On the numerical quadrature of weakly singular oscillatory integral and its fast implementation

TL;DR

This paper introduces a fast, accurate Clenshaw-Curtis-Filon-type method for numerically integrating weakly singular oscillatory integrals with Fourier and Hankel kernels, leveraging recurrence relations and efficient computation of modified moments.

Contribution

It develops a new recurrence relation-based approach for computing modified moments, enabling efficient and accurate quadrature of weakly singular oscillatory integrals with theoretical error bounds.

Findings

Method achieves $O(N \, \log N)$ computational complexity.

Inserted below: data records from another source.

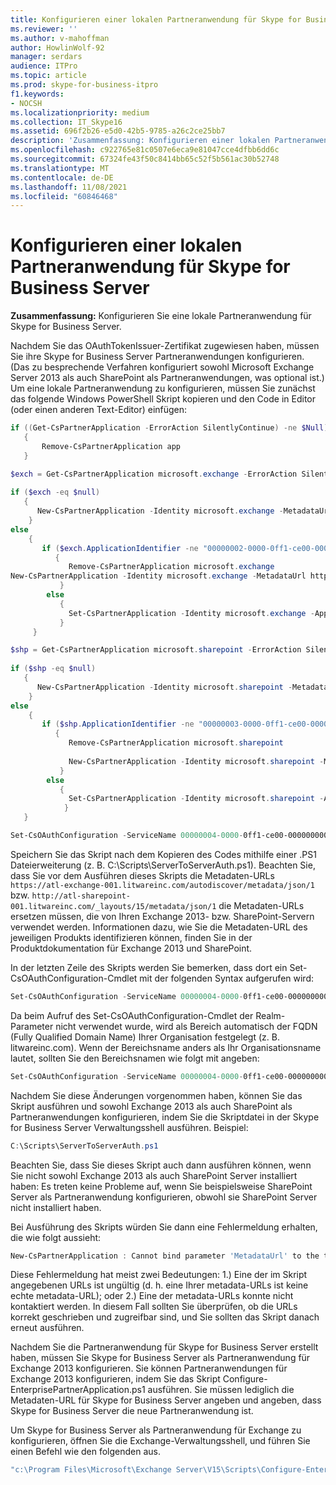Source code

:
 ```yaml
---
title: Konfigurieren einer lokalen Partneranwendung für Skype for Business Server
ms.reviewer: ''
ms.author: v-mahoffman
author: HowlinWolf-92
manager: serdars
audience: ITPro
ms.topic: article
ms.prod: skype-for-business-itpro
f1.keywords:
- NOCSH
ms.localizationpriority: medium
ms.collection: IT_Skype16
ms.assetid: 696f2b26-e5d0-42b5-9785-a26c2ce25bb7
description: 'Zusammenfassung: Konfigurieren einer lokalen Partneranwendung für Skype for Business Server.'
ms.openlocfilehash: c922765e81c0507e6eca9e81047cce4dfbb6dd6c
ms.sourcegitcommit: 67324fe43f50c8414bb65c52f5b561ac30b52748
ms.translationtype: MT
ms.contentlocale: de-DE
ms.lasthandoff: 11/08/2021
ms.locfileid: "60846468"
---
```

# <a name="configure-an-on-premises-partner-application-for-skype-for-business-server"></a>Konfigurieren einer lokalen Partneranwendung für Skype for Business Server
 
**Zusammenfassung:** Konfigurieren Sie eine lokale Partneranwendung für Skype for Business Server.
  
Nachdem Sie das OAuthTokenIssuer-Zertifikat zugewiesen haben, müssen Sie ihre Skype for Business Server Partneranwendungen konfigurieren. (Das zu besprechende Verfahren konfiguriert sowohl Microsoft Exchange Server 2013 als auch SharePoint als Partneranwendungen, was optional ist.) Um eine lokale Partneranwendung zu konfigurieren, müssen Sie zunächst das folgende Windows PowerShell Skript kopieren und den Code in Editor (oder einen anderen Text-Editor) einfügen:
  
```PowerShell
if ((Get-CsPartnerApplication -ErrorAction SilentlyContinue) -ne $Null)
   {
       Remove-CsPartnerApplication app
   }

$exch = Get-CsPartnerApplication microsoft.exchange -ErrorAction SilentlyContinue
        
if ($exch -eq $null)
   {
      New-CsPartnerApplication -Identity microsoft.exchange -MetadataUrl https://atl-exchange-001.litwareinc.com/autodiscover/metadata/json/1 -ApplicationTrustLevel Full 
    }
else
    {
       if ($exch.ApplicationIdentifier -ne "00000002-0000-0ff1-ce00-000000000000")
          {
             Remove-CsPartnerApplication microsoft.exchange
New-CsPartnerApplication -Identity microsoft.exchange -MetadataUrl https://atl-exchange-001.litwareinc.com/autodiscover/metadata/json/1 -ApplicationTrustLevel Full 
           }
        else
           {
             Set-CsPartnerApplication -Identity microsoft.exchange -ApplicationTrustLevel Full 
           }
     }

$shp = Get-CsPartnerApplication microsoft.sharepoint -ErrorAction SilentlyContinue
        
if ($shp -eq $null)
   {
      New-CsPartnerApplication -Identity microsoft.sharepoint -MetadataUrl http://atl-sharepoint-001.litwareinc.com/jsonmetadata.ashx -ApplicationTrustLevel Full 
    }
else
    {
       if ($shp.ApplicationIdentifier -ne "00000003-0000-0ff1-ce00-000000000000")
          {
             Remove-CsPartnerApplication microsoft.sharepoint
  
             New-CsPartnerApplication -Identity microsoft.sharepoint -MetadataUrl https://atl-sharepoint-001.litwareinc.com/_layouts/15/metadata/json/1 -ApplicationTrustLevel Full 
           }
        else
           {
             Set-CsPartnerApplication -Identity microsoft.sharepoint -ApplicationTrustLevel Full 
            }
   }

Set-CsOAuthConfiguration -ServiceName 00000004-0000-0ff1-ce00-000000000000
```

Speichern Sie das Skript nach dem Kopieren des Codes mithilfe einer .PS1 Dateierweiterung (z. B. C:\Scripts\ServerToServerAuth.ps1). Beachten Sie, dass Sie vor dem Ausführen dieses Skripts die Metadaten-URLs `https://atl-exchange-001.litwareinc.com/autodiscover/metadata/json/1` bzw. `http://atl-sharepoint-001.litwareinc.com/_layouts/15/metadata/json/1` die Metadaten-URLs ersetzen müssen, die von Ihren Exchange 2013- bzw. SharePoint-Servern verwendet werden. Informationen dazu, wie Sie die Metadaten-URL des jeweiligen Produkts identifizieren können, finden Sie in der Produktdokumentation für Exchange 2013 und SharePoint.
  
In der letzten Zeile des Skripts werden Sie bemerken, dass dort ein Set-CsOAuthConfiguration-Cmdlet mit der folgenden Syntax aufgerufen wird:
  
```PowerShell
Set-CsOAuthConfiguration -ServiceName 00000004-0000-0ff1-ce00-000000000000
```

Da beim Aufruf des Set-CsOAuthConfiguration-Cmdlet der Realm-Parameter nicht verwendet wurde, wird als Bereich automatisch der FQDN (Fully Qualified Domain Name) Ihrer Organisation festgelegt (z. B. litwareinc.com). Wenn der Bereichsname anders als Ihr Organisationsname lautet, sollten Sie den Bereichsnamen wie folgt mit angeben:
  
```PowerShell
Set-CsOAuthConfiguration -ServiceName 00000004-0000-0ff1-ce00-000000000000 -Realm "contoso.com"
```

Nachdem Sie diese Änderungen vorgenommen haben, können Sie das Skript ausführen und sowohl Exchange 2013 als auch SharePoint als Partneranwendungen konfigurieren, indem Sie die Skriptdatei in der Skype for Business Server Verwaltungsshell ausführen. Beispiel:
  
```PowerShell
C:\Scripts\ServerToServerAuth.ps1
```

Beachten Sie, dass Sie dieses Skript auch dann ausführen können, wenn Sie nicht sowohl Exchange 2013 als auch SharePoint Server installiert haben: Es treten keine Probleme auf, wenn Sie beispielsweise SharePoint Server als Partneranwendung konfigurieren, obwohl sie SharePoint Server nicht installiert haben.
  
Bei Ausführung des Skripts würden Sie dann eine Fehlermeldung erhalten, die wie folgt aussieht:
  
```PowerShell
New-CsPartnerApplication : Cannot bind parameter 'MetadataUrl' to the target. Exception setting "MetadataUrl": "The metadata document could not be downloaded from the URL in the MetadataUrl parameter or downloaded data is not a valid metadata document."
```

Diese Fehlermeldung hat meist zwei Bedeutungen: 1.) Eine der im Skript angegebenen URLs ist ungültig (d. h. eine Ihrer metadata-URLs ist keine echte metadata-URL); oder 2.) Eine der metadata-URLs konnte nicht kontaktiert werden. In diesem Fall sollten Sie überprüfen, ob die URLs korrekt geschrieben und zugreifbar sind, und Sie sollten das Skript danach erneut ausführen.
  
Nachdem Sie die Partneranwendung für Skype for Business Server erstellt haben, müssen Sie Skype for Business Server als Partneranwendung für Exchange 2013 konfigurieren. Sie können Partneranwendungen für Exchange 2013 konfigurieren, indem Sie das Skript Configure-EnterprisePartnerApplication.ps1 ausführen. Sie müssen lediglich die Metadaten-URL für Skype for Business Server angeben und angeben, dass Skype for Business Server die neue Partneranwendung ist. 
  
Um Skype for Business Server als Partneranwendung für Exchange zu konfigurieren, öffnen Sie die Exchange-Verwaltungsshell, und führen Sie einen Befehl wie den folgenden aus.
  
```PowerShell
"c:\Program Files\Microsoft\Exchange Server\V15\Scripts\Configure-EnterprisePartnerApplication.ps1" -AuthMetadataUrl "https://SkypePro.contoso.com/metadata/json/1" -ApplicationType "Lync"
```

Numerical results confirm high accuracy and efficiency.

Error bounds demonstrate effectiveness for high-frequency integrals.

Abstract

In this paper, we present a Clenshaw-Curtis-Filon-type method for the weakly singular oscillatory integral with Fourier and Hankel kernels. By interpolating the non-oscillatory and nonsingular part of the integrand at $(N+1)$ Clenshaw-Curtis points, the method can be implemented in $O(N\log N)$ operations. The method requires the accurate computation of modified moments. We first give a method for the derivation of the recurrence relation for the modified moments, which can be applied to the derivation of the recurrence relation for the modified moments corresponding to other type oscillatory integrals. By using recurrence relation, special functions and classic quadrature methods, the modified moments can be computed accurately and efficiently. Then, we present the corresponding error bound in inverse powers of frequencies $k$ and $\omega$ for the proposed method. Numerical examples are provided to support the theoretical results and show the efficiency and accuracy of the method.